> EXERCISE BRIEF
Wherever "thức" appears in a line of the listing, that line should be returned.

> DATA PROVIDED
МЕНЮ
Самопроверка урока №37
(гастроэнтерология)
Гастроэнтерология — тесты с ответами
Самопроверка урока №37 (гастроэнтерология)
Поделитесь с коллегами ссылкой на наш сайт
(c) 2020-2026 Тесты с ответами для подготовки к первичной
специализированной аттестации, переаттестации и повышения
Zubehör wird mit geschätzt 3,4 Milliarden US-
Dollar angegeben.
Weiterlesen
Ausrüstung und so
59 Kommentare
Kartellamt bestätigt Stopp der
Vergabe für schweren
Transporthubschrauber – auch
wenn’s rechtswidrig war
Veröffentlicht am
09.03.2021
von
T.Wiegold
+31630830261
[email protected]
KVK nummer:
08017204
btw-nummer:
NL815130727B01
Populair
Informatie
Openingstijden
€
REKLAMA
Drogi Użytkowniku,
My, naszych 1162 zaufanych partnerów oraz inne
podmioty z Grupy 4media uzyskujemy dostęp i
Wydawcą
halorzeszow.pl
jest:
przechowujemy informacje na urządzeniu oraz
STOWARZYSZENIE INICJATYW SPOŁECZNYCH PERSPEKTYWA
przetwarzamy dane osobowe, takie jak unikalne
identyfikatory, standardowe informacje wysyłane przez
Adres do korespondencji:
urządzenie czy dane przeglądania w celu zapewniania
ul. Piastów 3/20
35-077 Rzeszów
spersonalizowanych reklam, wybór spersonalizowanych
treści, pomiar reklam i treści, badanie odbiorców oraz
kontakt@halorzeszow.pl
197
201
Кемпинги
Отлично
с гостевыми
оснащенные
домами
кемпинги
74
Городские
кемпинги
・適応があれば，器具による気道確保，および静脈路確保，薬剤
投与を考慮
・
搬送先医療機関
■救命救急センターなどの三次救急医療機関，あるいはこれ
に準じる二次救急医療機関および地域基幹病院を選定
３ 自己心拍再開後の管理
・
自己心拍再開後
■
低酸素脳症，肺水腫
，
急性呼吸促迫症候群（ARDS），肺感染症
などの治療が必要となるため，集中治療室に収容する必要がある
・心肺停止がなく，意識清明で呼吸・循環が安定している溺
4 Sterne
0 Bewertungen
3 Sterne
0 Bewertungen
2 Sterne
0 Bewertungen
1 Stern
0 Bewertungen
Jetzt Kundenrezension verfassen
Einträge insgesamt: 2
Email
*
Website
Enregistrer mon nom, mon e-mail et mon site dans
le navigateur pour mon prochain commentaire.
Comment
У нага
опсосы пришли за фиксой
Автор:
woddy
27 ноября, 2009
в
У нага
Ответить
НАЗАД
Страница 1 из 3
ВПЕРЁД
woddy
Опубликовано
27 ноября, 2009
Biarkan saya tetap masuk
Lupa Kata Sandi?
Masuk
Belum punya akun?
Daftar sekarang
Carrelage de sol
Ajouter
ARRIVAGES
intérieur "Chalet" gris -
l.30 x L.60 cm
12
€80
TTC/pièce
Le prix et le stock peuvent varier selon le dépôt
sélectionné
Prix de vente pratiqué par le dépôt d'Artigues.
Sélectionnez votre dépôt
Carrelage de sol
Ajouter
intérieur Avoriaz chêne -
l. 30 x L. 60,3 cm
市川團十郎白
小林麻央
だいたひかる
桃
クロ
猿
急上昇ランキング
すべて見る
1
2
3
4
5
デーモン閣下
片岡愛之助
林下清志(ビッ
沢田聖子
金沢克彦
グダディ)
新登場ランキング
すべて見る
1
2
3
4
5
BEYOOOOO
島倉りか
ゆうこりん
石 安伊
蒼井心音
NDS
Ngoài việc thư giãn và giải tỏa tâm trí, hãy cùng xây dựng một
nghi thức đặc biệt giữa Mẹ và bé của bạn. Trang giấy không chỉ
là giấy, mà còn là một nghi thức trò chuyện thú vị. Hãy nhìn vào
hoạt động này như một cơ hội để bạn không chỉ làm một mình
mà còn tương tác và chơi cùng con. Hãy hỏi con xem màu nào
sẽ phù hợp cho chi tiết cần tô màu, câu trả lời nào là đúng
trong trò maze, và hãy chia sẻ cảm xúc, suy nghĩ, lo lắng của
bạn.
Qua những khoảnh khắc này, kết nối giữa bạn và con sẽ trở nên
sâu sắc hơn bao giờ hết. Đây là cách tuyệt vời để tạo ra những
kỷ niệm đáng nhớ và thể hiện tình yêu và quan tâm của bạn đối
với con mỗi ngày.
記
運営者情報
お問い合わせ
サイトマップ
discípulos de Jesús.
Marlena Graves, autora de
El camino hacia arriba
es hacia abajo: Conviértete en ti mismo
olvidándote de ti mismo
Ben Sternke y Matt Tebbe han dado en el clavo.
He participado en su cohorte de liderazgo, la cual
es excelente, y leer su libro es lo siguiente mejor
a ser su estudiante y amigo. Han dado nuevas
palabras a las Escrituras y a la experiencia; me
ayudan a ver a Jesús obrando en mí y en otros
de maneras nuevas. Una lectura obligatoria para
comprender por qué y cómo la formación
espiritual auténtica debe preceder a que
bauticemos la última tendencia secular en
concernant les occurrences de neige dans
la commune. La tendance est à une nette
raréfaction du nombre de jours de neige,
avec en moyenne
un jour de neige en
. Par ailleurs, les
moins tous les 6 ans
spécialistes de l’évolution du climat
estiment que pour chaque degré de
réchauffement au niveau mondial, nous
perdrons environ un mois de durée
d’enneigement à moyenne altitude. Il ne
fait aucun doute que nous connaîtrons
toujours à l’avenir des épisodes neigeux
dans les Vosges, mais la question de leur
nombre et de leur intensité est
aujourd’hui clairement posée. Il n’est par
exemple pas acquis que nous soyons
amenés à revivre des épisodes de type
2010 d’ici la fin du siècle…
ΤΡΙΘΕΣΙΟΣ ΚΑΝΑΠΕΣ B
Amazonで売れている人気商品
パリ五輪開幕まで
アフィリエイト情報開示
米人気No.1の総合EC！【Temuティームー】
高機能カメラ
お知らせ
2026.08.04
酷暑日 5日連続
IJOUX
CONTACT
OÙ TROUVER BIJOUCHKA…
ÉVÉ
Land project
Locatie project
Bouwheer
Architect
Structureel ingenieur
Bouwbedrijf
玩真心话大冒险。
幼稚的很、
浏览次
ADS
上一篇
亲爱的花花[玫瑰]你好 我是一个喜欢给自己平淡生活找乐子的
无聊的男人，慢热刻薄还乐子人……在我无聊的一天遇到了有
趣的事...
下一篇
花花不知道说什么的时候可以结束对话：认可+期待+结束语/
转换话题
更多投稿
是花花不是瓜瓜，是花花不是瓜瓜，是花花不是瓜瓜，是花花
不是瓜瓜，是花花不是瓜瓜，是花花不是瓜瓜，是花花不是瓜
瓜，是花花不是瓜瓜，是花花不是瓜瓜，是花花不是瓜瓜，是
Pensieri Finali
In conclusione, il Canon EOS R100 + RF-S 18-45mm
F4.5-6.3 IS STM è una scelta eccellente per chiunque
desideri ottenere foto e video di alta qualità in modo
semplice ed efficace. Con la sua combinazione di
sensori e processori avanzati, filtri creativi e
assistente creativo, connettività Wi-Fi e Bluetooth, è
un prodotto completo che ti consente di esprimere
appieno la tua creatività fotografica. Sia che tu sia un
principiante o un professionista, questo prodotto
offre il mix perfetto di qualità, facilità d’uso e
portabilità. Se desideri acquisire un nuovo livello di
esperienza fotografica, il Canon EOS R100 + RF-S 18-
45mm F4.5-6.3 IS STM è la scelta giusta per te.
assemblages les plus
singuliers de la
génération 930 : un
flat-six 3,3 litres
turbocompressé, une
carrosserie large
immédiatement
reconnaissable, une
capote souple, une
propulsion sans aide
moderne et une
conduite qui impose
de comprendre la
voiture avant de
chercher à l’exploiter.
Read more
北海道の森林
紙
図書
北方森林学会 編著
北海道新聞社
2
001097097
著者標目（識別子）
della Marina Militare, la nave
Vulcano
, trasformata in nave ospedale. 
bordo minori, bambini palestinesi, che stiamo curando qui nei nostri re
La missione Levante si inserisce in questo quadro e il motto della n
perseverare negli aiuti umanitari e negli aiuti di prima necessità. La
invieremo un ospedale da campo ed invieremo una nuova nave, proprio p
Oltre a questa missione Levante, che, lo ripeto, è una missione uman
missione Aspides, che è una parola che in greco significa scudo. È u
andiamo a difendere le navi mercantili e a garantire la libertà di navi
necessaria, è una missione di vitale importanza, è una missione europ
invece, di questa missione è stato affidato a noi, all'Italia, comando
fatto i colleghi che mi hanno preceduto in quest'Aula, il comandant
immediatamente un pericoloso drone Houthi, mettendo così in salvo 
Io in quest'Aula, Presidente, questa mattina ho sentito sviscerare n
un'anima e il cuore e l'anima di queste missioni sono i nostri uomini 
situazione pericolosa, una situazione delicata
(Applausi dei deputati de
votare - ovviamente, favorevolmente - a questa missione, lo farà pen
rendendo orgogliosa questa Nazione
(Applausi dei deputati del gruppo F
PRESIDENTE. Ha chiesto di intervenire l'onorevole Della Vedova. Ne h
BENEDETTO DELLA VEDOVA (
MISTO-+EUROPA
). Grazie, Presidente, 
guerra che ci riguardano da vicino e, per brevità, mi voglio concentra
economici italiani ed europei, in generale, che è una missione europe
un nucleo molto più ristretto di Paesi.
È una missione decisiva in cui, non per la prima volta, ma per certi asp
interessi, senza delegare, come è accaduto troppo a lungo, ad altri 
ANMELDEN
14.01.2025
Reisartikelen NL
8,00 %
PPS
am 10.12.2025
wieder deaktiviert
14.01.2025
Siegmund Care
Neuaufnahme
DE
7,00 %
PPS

> SOLVED EXERCISE
nghi thức đặc biệt giữa Mẹ và bé của bạn. Trang giấy không chỉ
là giấy, mà còn là một nghi thức trò chuyện thú vị. Hãy nhìn vào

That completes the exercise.